A long‐term no‐tillage system can increase enzymatic activity and maintain bacterial richness in paddy fields

Abstract Soil management systems cause many changes in the microenvironment that directly affect activity and diversity of microorganisms. In lowlands, there is a gap in relation to the adoption of no‐tillage (zero‐tillage) and the impact it has on soil under cultivation of irrigated rice. This study, an in‐field experiment, evaluated the microbial enzymatic activity and diversity in an Entisol cultivated with rice under different managements for 22 years.
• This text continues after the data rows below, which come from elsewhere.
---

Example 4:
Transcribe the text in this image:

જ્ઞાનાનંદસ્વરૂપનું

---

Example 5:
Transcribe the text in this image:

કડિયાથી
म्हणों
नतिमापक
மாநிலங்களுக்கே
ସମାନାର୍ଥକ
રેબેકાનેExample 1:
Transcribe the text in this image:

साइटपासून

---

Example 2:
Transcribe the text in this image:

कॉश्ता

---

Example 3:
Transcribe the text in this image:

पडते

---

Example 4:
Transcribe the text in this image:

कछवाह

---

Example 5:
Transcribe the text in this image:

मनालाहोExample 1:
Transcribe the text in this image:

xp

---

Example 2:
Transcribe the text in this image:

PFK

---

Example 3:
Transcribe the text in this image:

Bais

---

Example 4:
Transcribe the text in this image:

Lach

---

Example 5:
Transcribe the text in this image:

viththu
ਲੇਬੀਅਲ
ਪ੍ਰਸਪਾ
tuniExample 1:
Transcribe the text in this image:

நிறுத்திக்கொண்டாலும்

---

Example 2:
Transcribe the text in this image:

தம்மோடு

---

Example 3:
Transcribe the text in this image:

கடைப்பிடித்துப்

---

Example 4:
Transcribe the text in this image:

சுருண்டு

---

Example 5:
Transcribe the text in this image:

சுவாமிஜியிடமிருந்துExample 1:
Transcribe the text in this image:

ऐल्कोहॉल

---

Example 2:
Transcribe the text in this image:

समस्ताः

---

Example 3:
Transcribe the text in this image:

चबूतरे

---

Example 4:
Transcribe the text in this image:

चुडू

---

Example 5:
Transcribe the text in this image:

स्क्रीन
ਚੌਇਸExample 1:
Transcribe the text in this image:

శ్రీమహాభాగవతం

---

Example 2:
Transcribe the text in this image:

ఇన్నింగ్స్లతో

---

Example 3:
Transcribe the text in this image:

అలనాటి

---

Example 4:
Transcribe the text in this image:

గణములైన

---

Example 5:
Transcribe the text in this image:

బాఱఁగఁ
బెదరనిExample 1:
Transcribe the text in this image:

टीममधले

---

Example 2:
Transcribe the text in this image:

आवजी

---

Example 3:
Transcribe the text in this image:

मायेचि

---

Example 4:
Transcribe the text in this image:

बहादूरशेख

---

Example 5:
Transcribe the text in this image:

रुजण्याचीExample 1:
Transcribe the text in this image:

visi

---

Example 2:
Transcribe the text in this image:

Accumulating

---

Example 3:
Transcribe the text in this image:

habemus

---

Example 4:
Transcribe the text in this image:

The experiment started in the 1994/95 growing season, and the treatments were no‐tillage, conventional, and pregerminated management systems. After 22 years, the data obtained on most of the evaluation dates indicated that no‐tillage increased microbial biomass carbon (+45%), microbial biomass nitrogen (+54%), and basal respiration (+54%). No‐tillage compared to management under soil tillage (pregerminated and conventional tillage) increased the activity of β‐glucosidase (+43%), acid phosphatase (+68%), diacetate fluorescein (+34%), and urease (+96%). The enzyme activity was correlated with the soil organic carbon content and particulate fraction. Despite the relatively high enzyme activity with no‐tillage, bacterial richness was maintained in this soil management system. The Proteobacteria phylum has a greater abundance in the NT (43.2%) in relation to the CT (32.3%). Bacteroidetes phylum has a lower abundance in the NT (10.0%) in relation to the CT (15.2%). The Verrucomicrobia phylum has a greater abundance in NT (8.9%) in relation to CT (4.9%). The results suggest that no‐tillage is an important management tool in the recovery of irrigated rice areas whose soil has undergone microbiological degradation.